It felt like summer was officially here this weekend, hooray! Perhaps all our moaning and groaning about the rain (which really, is pretty much to be expected in Vancouver. The rain, that is) has done the trick and we're now going to be able to enjoy some sunshine. Man, it feels so good. On the way over to the beach (I was visiting a client post-partum who is lucky enough to live just steps away from this) and heading up a packed 4th Ave I couldn't even feel annoyed at how slow everything was going as everyone just seemed so happy! There were sandals, smells of sunscreen, straw hats and beach bags and everyone had giant grins on their faces. Ha, obviously we've been waiting for this! We grabbed some food from the concession stand and headed down to stare out at the ocean before walking our way back along the water front to find a bus. The vitamin d was good to us and I can't wait to get back out there today once I make some kind of dent in my to-do list!

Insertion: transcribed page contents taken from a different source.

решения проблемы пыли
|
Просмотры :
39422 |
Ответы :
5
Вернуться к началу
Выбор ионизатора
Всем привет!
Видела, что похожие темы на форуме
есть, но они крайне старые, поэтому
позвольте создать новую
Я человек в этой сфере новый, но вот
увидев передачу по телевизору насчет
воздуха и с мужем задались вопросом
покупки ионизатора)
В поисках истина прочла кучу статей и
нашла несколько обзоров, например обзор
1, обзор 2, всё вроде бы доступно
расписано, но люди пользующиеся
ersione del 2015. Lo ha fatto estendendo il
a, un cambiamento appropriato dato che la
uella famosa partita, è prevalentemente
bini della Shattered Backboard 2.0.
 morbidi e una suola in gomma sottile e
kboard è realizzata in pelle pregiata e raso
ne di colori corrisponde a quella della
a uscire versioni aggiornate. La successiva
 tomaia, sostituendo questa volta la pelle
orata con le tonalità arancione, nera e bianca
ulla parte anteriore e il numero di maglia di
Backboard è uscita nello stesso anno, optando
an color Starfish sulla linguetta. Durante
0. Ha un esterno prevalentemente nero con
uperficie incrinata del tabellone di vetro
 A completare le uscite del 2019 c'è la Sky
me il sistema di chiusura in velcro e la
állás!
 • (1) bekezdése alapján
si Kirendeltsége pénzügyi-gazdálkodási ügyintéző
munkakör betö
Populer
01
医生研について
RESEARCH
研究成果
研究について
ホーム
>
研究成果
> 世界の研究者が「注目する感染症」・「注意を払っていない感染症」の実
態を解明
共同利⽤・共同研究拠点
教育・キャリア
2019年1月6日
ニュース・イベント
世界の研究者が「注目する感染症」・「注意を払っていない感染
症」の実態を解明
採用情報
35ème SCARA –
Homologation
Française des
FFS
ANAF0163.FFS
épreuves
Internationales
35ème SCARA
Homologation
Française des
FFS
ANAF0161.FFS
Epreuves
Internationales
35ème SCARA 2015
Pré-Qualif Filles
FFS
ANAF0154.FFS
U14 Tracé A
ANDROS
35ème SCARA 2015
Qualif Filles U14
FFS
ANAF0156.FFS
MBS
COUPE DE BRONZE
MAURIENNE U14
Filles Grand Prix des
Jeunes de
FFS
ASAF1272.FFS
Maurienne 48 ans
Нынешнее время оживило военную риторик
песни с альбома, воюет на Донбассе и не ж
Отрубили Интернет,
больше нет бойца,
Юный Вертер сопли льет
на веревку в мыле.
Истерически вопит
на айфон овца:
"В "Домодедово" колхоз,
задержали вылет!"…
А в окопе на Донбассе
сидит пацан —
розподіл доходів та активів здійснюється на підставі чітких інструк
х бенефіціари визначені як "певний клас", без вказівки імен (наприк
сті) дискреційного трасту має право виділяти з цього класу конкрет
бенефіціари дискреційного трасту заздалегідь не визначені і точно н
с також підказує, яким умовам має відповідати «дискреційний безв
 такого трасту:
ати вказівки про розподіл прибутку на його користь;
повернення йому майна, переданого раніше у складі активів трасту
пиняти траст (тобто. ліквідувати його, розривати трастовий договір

I'm usually more of a spring and autumn girl, but I've definitely been at that stage where spring is ending and I'm craving the sun over the past wee while. Summer fashion starts coming out and I get excited about breezy dresses and sandals. That is, until summer actually hits and I remember how uncomfortable I often feel in those clothes. In my head I think I'm going to wear all these cute shorts and swimsuits, until my inner fat girl monologue gets the better of me and I either end up trying to cover up or just not putting myself in situations where seasonally appropriate dress would be expected (the beach, a barbecue, trip to the pools and the like) for fear of being swallowed by self consciousness. There was once a summer (or two, wince) as a way more insecure teen where I wore jeans no matter what the weather because I had such a loathing of my legs. I don't know if it's me getting older, or having become more familiar and involved in the fat and body acceptance movement or saving money so having a limited amount of clothing choices available to me, but this year I've said screw it. I am no longer going to swelter and actually be more uncomfortable because I'm not the right shape. Bring on the short skirts, rompers and hopefully one of theseswimsuits. What I can't find, I'm going to try and make and I plan to enjoy all of summer this year!
ha, so yes you can't actually see my seasonally appropriate wear in this photo but I didn't realise it was just a shot of my top half until we got home!